We Christians love to read these Old Testament texts in the light of Christ. Christ crucified is the supreme example of a promise of God apparently failing; a life of virtue apparently unrewarded; a fidelity to God seeming to end in failure and defeat. But no. Here was God’s supreme blessing; God’s final answer; God’s bridging of the gulf between himself and us. Through Jesus, with Jesus, in Jesus, we now come to God unerringly, efficaciously, even easily. And in the human face of Jesus we see also the true face of God. Whoever has seen me, he said at the Last supper, has seen the Father (Jn 14:9).
Quaerite Dominum et confirmamini – seek the Lord, and be strengthened, we sang. To strengthen and encourage us along our way, we can be much helped by art – by painting and sculpture - maybe especially by the traditional art of the Icon. Also by poetry: witness especially the poetry of the Psalms. Also, maybe above all, by music. We who are privileged to inherit the tradition of Gregorian Chant believe this music has more than human inspiration. We seem to hear the Holy Spirit himself breathing through it, in worship with words and beyond words; in song that seems of itself to draw us to God: to lift our prayer up to God.
You can hear today’s Introit as the first piece on our “Tempus per annum” CD. The composer here has set his text in the second mode. This mode is structured around a narrow minor third interval: which would naturally lend itself to expressions of sorrow. But here the Chant conveys a prayer that is deeply interior, contemplative, peaceful. The steady alternation between the two structural notes gives an impression of calm stability. But against that, the light ornaments give an equally strong impression of forward movement, of progress, of steady direction towards a goal.

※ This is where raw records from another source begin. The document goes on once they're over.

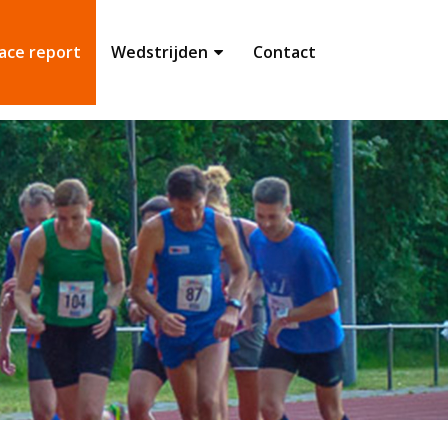
ace report
Wedstrijden
Contact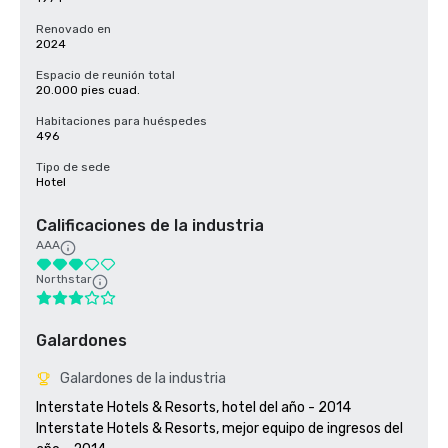
Renovado en
2024
Espacio de reunión total
20.000 pies cuad.
Habitaciones para huéspedes
496
Tipo de sede
Hotel
Calificaciones de la industria
AAA
Northstar
Galardones
Galardones de la industria
Interstate Hotels & Resorts, hotel del año - 2014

Looking out on our world, and on the Church, and even on our own situation here, we may well feel cause for despond. But we are reminded today, yet again, that our lives are set towards God. They are going somewhere; towards one who is with us even now, but who ever calls us to deeper union with himself. Now we seek him with joy, but also amid darkness and difficulties. Our ultimate goal, according to his promise, is perfect possession, in consummated joy. And now in this Holy Eucharist we not only seek God: we find him. For as we come to him, so he comes to us; and as we give ourselves to him, so he gives himself to us – always for our good, our consolation, our joy - in Jesus Christ our Lord.